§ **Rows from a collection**

==========

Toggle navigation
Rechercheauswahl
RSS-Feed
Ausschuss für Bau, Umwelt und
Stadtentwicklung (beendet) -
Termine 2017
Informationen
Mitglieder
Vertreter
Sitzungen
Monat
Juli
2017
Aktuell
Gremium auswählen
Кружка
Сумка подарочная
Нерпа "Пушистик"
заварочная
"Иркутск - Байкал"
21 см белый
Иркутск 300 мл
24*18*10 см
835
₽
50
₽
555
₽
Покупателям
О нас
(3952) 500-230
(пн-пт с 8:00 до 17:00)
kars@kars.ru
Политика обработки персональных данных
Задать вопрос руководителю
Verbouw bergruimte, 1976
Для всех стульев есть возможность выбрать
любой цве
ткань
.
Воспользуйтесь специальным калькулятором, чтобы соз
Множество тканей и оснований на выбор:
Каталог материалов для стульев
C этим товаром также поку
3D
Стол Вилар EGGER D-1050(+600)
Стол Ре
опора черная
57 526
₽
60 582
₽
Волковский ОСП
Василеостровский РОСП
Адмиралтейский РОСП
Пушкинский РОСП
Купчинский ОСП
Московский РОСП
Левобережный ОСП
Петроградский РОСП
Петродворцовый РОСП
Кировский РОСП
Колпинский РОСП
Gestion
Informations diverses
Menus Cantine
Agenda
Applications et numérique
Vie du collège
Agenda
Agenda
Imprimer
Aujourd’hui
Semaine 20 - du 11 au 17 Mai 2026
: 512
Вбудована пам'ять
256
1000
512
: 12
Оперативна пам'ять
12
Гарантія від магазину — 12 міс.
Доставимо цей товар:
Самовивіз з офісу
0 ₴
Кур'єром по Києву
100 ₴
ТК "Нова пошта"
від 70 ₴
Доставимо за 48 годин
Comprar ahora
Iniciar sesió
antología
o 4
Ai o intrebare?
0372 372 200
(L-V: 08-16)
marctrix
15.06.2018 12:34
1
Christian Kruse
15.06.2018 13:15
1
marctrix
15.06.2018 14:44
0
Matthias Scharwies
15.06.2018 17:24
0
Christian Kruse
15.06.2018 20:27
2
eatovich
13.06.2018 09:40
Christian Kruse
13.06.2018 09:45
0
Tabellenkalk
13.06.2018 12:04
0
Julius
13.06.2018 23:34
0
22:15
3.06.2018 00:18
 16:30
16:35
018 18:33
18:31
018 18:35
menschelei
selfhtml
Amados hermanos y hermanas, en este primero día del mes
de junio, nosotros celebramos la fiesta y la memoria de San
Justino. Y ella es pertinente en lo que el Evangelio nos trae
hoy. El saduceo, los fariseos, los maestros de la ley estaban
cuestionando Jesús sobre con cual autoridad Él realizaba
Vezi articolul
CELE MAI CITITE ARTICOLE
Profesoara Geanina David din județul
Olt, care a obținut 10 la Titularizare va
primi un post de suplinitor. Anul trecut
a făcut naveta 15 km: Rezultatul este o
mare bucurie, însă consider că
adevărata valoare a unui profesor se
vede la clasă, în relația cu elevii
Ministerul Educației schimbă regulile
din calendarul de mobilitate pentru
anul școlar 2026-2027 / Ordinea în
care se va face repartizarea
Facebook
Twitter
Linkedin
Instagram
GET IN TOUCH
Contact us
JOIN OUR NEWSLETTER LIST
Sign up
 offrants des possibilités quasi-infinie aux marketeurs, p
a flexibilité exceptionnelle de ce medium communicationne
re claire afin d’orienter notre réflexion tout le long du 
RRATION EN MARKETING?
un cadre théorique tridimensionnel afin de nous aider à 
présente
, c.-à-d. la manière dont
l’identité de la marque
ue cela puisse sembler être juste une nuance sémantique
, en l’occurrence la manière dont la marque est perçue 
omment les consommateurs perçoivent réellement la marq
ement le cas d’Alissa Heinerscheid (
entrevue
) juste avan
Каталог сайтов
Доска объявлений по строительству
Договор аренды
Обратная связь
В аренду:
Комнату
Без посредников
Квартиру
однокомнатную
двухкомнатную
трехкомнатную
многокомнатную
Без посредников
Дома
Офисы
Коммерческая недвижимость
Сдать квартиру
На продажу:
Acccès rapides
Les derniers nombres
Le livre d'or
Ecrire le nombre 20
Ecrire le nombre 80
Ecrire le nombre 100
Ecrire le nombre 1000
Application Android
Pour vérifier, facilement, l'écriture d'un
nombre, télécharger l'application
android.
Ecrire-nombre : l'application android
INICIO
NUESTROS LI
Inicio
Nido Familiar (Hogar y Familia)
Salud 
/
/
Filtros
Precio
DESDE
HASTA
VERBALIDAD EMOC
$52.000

==========

§ **Exercise goal**
Set out every line of text from all of the rows above as a single numbered list, omitting any blank lines.

§ **Solution to this exercise**
1. Toggle navigation
2. Rechercheauswahl
3. RSS-Feed
4. Ausschuss für Bau, Umwelt und
5. Stadtentwicklung (beendet) -
6. Termine 2017
7. Informationen
8. Mitglieder
9. Vertreter
10. Sitzungen
11. Monat
12. Juli
13. 2017
14. Aktuell
15. Gremium auswählen
16. Кружка
17. Сумка подарочная
18. Нерпа "Пушистик"
19. заварочная
20. "Иркутск - Байкал"
21. 21 см белый
22. Иркутск 300 мл
23. 24*18*10 см
24. 835
25. ₽
26. 50
27. ₽
28. 555
29. ₽
30. Покупателям
31. О нас
32. (3952) 500-230
33. (пн-пт с 8:00 до 17:00)
34. kars@kars.ru
35. Политика обработки персональных данных
36. Задать вопрос руководителю
37. Verbouw bergruimte, 1976
38. Для всех стульев есть возможность выбрать
39. любой цве
40. ткань
41. .
42. Воспользуйтесь специальным калькулятором, чтобы соз
43. Множество тканей и оснований на выбор:
44. Каталог материалов для стульев
45. C этим товаром также поку
46. 3D
47. Стол Вилар EGGER D-1050(+600)
48. Стол Ре
49. опора черная
50. 57 526
51. ₽
52. 60 582
53. ₽
54. Волковский ОСП
55. Василеостровский РОСП
56. Адмиралтейский РОСП
57. Пушкинский РОСП
58. Купчинский ОСП
59. Московский РОСП
60. Левобережный ОСП
61. Петроградский РОСП
62. Петродворцовый РОСП
63. Кировский РОСП
64. Колпинский РОСП
65. Gestion
66. Informations diverses
67. Menus Cantine
68. Agenda
69. Applications et numérique
70. Vie du collège
71. Agenda
72. Agenda
73. Imprimer
74. Aujourd’hui
75. Semaine 20 - du 11 au 17 Mai 2026
76. : 512
77. Вбудована пам'ять
78. 256
79. 1000
80. 512
81. : 12
82. Оперативна пам'ять
83. 12
84. Гарантія від магазину — 12 міс.
85. Доставимо цей товар:
86. Самовивіз з офісу
87. 0 ₴
88. Кур'єром по Києву
89. 100 ₴
90. ТК "Нова пошта"
91. від 70 ₴
92. Доставимо за 48 годин
93. Comprar ahora
94. Iniciar sesió
95. antología
96. o 4
97. Ai o intrebare?
98. 0372 372 200
99. (L-V: 08-16)
100. marctrix
101. 15.06.2018 12:34
102. 1
103. Christian Kruse
104. 15.06.2018 13:15
105. 1
106. marctrix
107. 15.06.2018 14:44
108. 0
109. Matthias Scharwies
110. 15.06.2018 17:24
111. 0
112. Christian Kruse
113. 15.06.2018 20:27
114. 2
115. eatovich
116. 13.06.2018 09:40
117. Christian Kruse
118. 13.06.2018 09:45
119. 0
120. Tabellenkalk
121. 13.06.2018 12:04
122. 0
123. Julius
124. 13.06.2018 23:34
125. 0
126. 22:15
127. 3.06.2018 00:18
128.  16:30
129. 16:35
130. 018 18:33
131. 18:31
132. 018 18:35
133. menschelei
134. selfhtml
135. Amados hermanos y hermanas, en este primero día del mes
136. de junio, nosotros celebramos la fiesta y la memoria de San
137. Justino. Y ella es pertinente en lo que el Evangelio nos trae
138. hoy. El saduceo, los fariseos, los maestros de la ley estaban
139. cuestionando Jesús sobre con cual autoridad Él realizaba
140. Vezi articolul
141. CELE MAI CITITE ARTICOLE
142. Profesoara Geanina David din județul
143. Olt, care a obținut 10 la Titularizare va
144. primi un post de suplinitor. Anul trecut
145. a făcut naveta 15 km: Rezultatul este o
146. mare bucurie, însă consider că
147. adevărata valoare a unui profesor se
148. vede la clasă, în relația cu elevii
149. Ministerul Educației schimbă regulile
150. din calendarul de mobilitate pentru
151. anul școlar 2026-2027 / Ordinea în
152. care se va face repartizarea
153. Facebook
154. Twitter
155. Linkedin
156. Instagram
157. GET IN TOUCH
158. Contact us
159. JOIN OUR NEWSLETTER LIST
160. Sign up
161.  offrants des possibilités quasi-infinie aux marketeurs, p
162. a flexibilité exceptionnelle de ce medium communicationne
163. re claire afin d’orienter notre réflexion tout le long du 
164. RRATION EN MARKETING?
165. un cadre théorique tridimensionnel afin de nous aider à 
166. présente
167. , c.-à-d. la manière dont
168. l’identité de la marque
169. ue cela puisse sembler être juste une nuance sémantique
170. , en l’occurrence la manière dont la marque est perçue 
171. omment les consommateurs perçoivent réellement la marq
172. ement le cas d’Alissa Heinerscheid (
173. entrevue
174. ) juste avan
175. Каталог сайтов
176. Доска объявлений по строительству
177. Договор аренды
178. Обратная связь
179. В аренду:
180. Комнату
181. Без посредников
182. Квартиру
183. однокомнатную
184. двухкомнатную
185. трехкомнатную
186. многокомнатную
187. Без посредников
188. Дома
189. Офисы
190. Коммерческая недвижимость
191. Сдать квартиру
192. На продажу:
193. Acccès rapides
194. Les derniers nombres
195. Le livre d'or
196. Ecrire le nombre 20
197. Ecrire le nombre 80
198. Ecrire le nombre 100
199. Ecrire le nombre 1000
200. Application Android
201. Pour vérifier, facilement, l'écriture d'un
202. nombre, télécharger l'application
203. android.
204. Ecrire-nombre : l'application android
205. INICIO
206. NUESTROS LI
207. Inicio
208. Nido Familiar (Hogar y Familia)
209. Salud 
210. /
211. /
212. Filtros
213. Precio
214. DESDE
215. HASTA
216. VERBALIDAD EMOC
217. $52.000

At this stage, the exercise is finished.